Voraussetzung, damit der Defikopter ausschwärmen kann, ist eine eigens entwickelte Smartphone-App. Über dieses Programm wird der Notruf abgesetzt, worauf das Fluggerät selbstständig startet. Bei herkömmlichen Notrufen könnte aber auch die Rettungszentrale die Drohne losschicken.

Laut deutschen Medienberichten gibt es noch rechtliche Hürden für automatisch fliegende Drohnen. So dürfen die Geräte derzeit nur abheben, wenn sie von einem Menschen überwacht werden. Ein Vertreter des deutschen Drohnen-Herstellers Height Tech gab sich aber zuversichtlich, dass die Vorschriften gelockert werden. So sollten in nicht allzu ferner Zukunft autonome Flüge ausserhalb von Städten möglich sein. Die Sensorik der Drohne sei schon heute so weit, dass sie unerwarteten Hindernissen wie Hochspannungsleitungen, Baukränen und Vögeln ausweichen könne. Dank einer niedrigen Flughöhe unter 150 Metern sollte es abseits von Flughäfen keine Konflikte mit dem kommerziellen Luftverkehr geben.

Neben den technischen und juristischen Hürden sind allerdings die Kosten zu nennen, die gegen eine schnelle flächendeckende Anschaffung sprechen. So beträgt der Preis des fliegenden Lebensretters 20’000 Euro.

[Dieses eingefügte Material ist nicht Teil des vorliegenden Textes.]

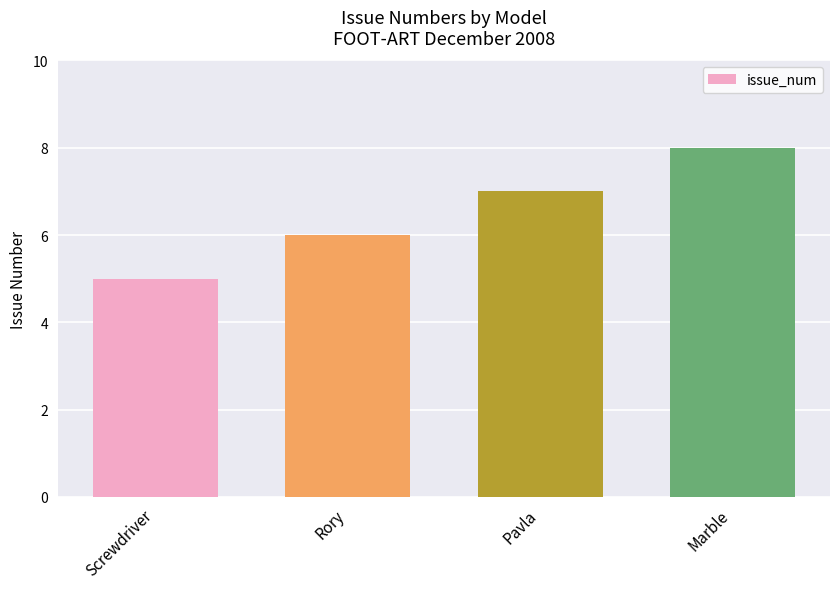

What is the label of the 2nd bar from the left?

Rory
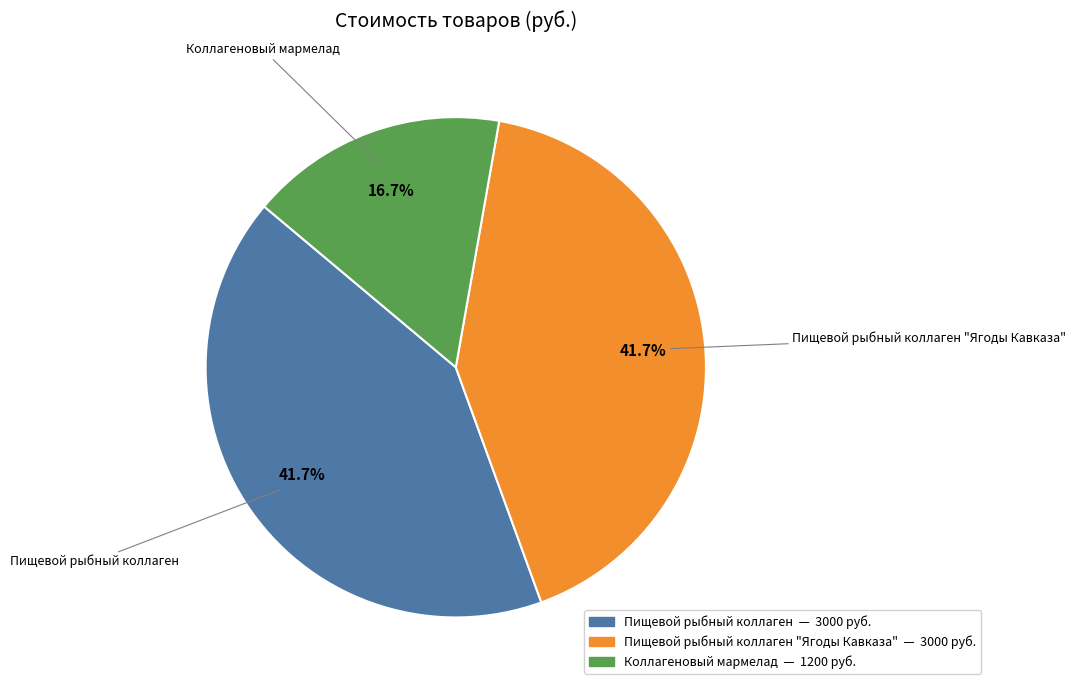

Is there any slice that represents more than half of the pie?

No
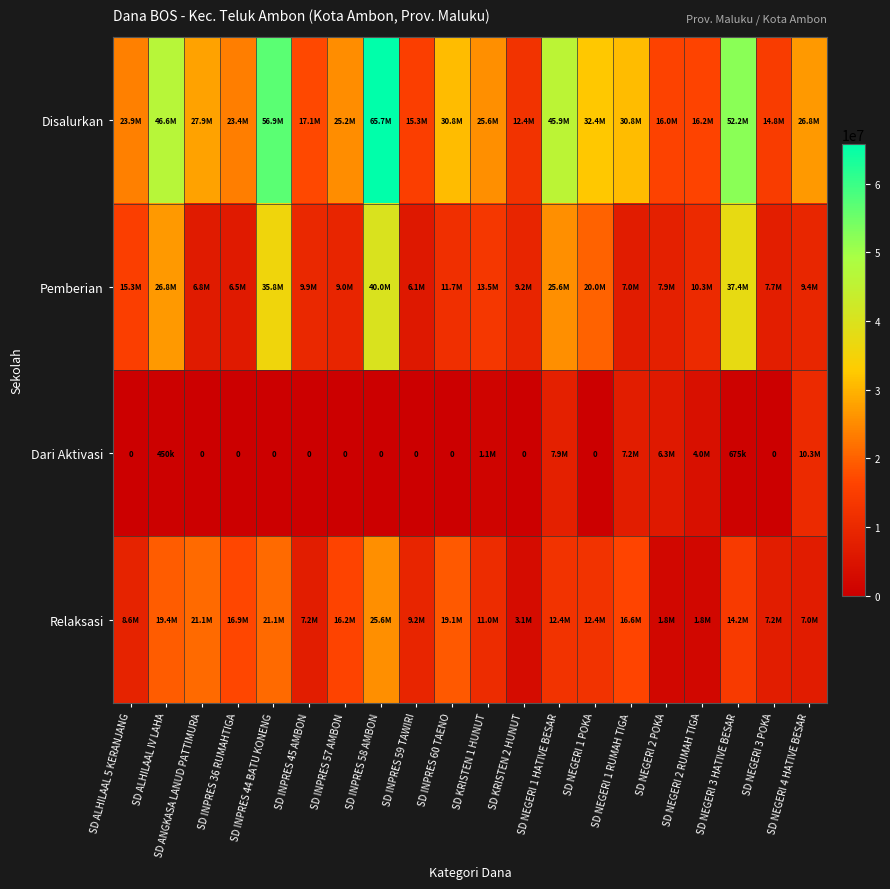

Which has a higher value, SD INPRES 59 TAWIRI or SD NEGERI 2 RUMAH TIGA?

SD NEGERI 2 RUMAH TIGA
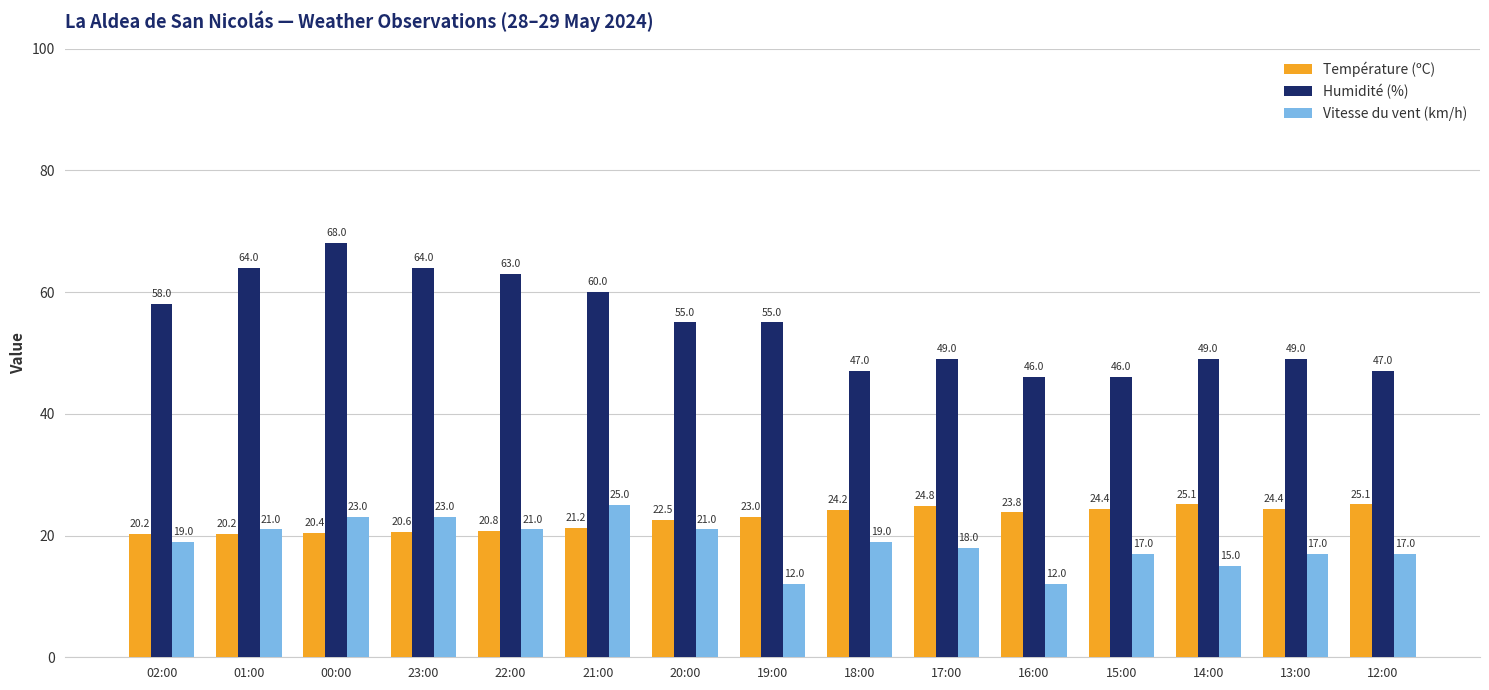

How many data points in Température (ºC) are less than 23?

7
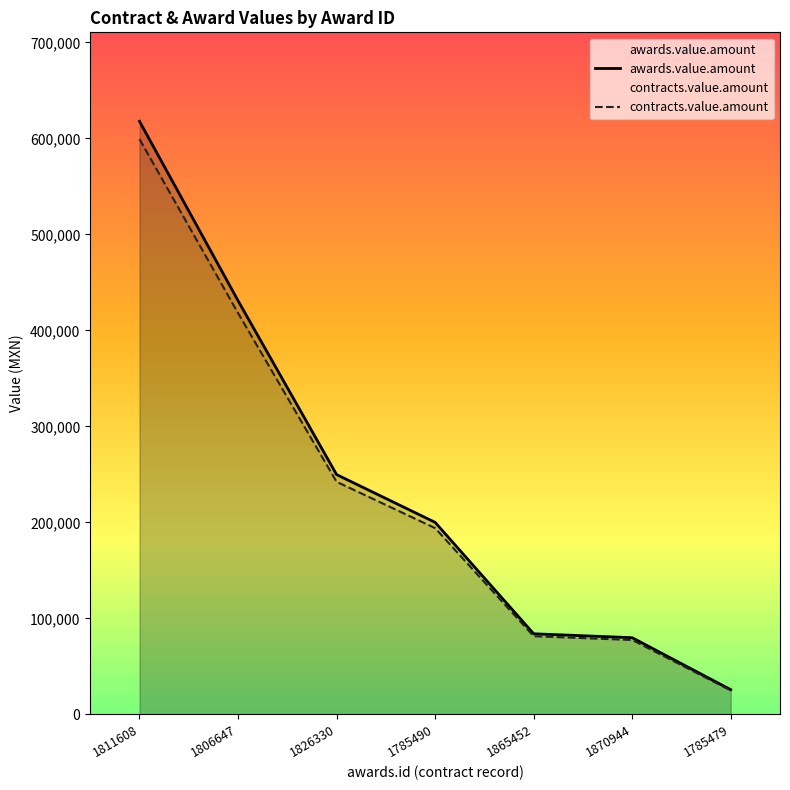

At which category is the sum across all series the highest?

1811608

Erste Hilfe ist entscheidend!

Deutsche Rettungsprofis begrüssten die Initiative, warnten aber auch vor übertriebenen Hoffnungen. Die Drohne werde nicht so viele Menschenleben retten können, wie durch einfache, jedoch bisher nicht umgesetzte Massnahmen möglich wäre. So sollten etwa mehr externe Defibrillatoren am Boden stationiert werden und leicht auffindbar sein. Ausserdem sollten Helfer in Notsituationen richtig reagieren und unbedingt Wiederbelebungsmassnahmen (Herzmassage) treffen.

Beim plötzlichen Herztod schlägt das Herz nicht mehr richtig, sondern flimmert meistens unkontrolliert. In der Fachsprache wird dies als Fibrillieren bezeichnet. Mithilfe eines lebensrettenden Schocks soll das Herz wieder in den richtigen Takt gebracht werden. Dazu sendet der Defibrillator einen elektrischen Impuls aus.